Önümüzdeki dönemde iç muhafaza kubbesi ve beton işlerinin kurulumu planlanmaktadırken, türbin salonu montajı ve turbo-jeneratör kurulumu zaten devam etmektedir.
Yerelleştirme üstleri beklentileri
Yerelleştirme, projenin kuruluşundan bu yana önemli bir öncelik olmuştur.
Butkikh, yaklaşık 400 Türk şirketinin başlangıçta dahil olması beklendiğini, ancak bugüne kadar yaklaşık 2.000 tedarikçi ve yüklenicinin katıldığını söyledi.
“Yerelleştirme oranı projeksiyonları aştı. Daha fazla Türk şirketi ve ekipman üreticisinin entegre edilmesi de dahil olmak üzere hala ele alınacak birçok alanımız var.

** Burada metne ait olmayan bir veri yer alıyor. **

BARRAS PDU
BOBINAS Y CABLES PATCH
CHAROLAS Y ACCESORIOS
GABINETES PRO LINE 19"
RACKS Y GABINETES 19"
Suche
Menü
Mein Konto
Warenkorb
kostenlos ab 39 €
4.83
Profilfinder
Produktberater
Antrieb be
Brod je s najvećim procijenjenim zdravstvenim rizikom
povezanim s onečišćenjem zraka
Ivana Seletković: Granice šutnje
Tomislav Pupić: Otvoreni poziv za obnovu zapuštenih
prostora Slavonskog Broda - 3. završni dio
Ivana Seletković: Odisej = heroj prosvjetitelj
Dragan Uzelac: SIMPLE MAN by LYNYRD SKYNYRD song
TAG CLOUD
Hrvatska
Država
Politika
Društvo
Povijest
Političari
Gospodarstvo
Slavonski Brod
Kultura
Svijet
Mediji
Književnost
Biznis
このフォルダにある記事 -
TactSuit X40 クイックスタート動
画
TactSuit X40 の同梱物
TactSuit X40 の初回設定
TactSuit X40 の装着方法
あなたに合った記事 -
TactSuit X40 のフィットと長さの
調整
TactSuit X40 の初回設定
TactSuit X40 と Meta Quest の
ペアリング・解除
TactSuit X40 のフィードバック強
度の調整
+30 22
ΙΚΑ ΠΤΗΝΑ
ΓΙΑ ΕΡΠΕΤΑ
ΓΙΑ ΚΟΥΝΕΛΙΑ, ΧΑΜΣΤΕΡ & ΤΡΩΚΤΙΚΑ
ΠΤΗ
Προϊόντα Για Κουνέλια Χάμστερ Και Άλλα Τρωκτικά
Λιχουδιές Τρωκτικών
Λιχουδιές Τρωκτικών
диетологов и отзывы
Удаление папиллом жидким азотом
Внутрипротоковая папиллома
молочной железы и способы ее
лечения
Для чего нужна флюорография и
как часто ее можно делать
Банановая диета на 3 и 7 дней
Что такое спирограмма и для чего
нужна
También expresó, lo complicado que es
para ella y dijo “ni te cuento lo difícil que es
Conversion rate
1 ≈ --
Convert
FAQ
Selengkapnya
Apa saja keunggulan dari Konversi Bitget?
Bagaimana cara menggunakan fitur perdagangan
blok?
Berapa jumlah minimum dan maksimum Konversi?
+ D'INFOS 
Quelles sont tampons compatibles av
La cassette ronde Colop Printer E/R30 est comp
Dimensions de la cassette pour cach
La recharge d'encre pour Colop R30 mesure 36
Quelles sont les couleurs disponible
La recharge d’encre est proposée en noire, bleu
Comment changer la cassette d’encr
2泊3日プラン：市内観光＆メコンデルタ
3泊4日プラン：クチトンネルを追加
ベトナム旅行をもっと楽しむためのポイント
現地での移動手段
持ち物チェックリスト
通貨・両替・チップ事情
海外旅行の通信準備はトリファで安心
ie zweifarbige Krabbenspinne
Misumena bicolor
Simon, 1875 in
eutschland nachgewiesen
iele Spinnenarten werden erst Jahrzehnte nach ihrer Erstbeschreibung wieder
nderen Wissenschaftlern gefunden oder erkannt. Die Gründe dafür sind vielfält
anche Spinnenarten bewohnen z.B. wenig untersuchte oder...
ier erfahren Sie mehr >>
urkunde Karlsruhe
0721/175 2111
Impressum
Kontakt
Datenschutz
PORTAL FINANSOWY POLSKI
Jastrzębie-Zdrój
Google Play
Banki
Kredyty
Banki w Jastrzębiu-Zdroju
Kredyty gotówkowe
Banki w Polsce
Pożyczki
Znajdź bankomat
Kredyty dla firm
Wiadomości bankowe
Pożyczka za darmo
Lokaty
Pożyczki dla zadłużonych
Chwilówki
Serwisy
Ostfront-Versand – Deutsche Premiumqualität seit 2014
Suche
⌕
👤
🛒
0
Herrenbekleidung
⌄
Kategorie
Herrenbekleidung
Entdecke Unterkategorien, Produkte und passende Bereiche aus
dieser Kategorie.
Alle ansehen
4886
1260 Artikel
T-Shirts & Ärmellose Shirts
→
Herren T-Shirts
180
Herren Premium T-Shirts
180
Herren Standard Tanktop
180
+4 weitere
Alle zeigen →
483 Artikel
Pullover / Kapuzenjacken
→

Ürün aralığımızı genişletmeye ve bu ortaklıkları güçlendirmeye devam edeceğiz.” Dedi.
Akkuyu’nun 60 yıllık ilk operasyonel ömrü, 20 yıl daha uzatılabilir.
Yetkililer, Türkiye’nin enerji güvenliğini artırmak ve uygun fiyatlı bir elektrik arzı sağlamak için hala en az sekiz ek reaktörün yanı sıra 5 GW küçük modüler reaktöre (SMR) ihtiyacı olduğunu söylüyor.
Trakya’nın kuzeybatı bölgesinde ve Sinop’un Karadeniz bölgesinde iki bitki daha inşa etmeyi planlıyor. 2035 yılına kadar 7.2 GW nükleer kapasiteye ve 2050 yılına kadar 20 GW’ye ulaşmayı hedefliyor.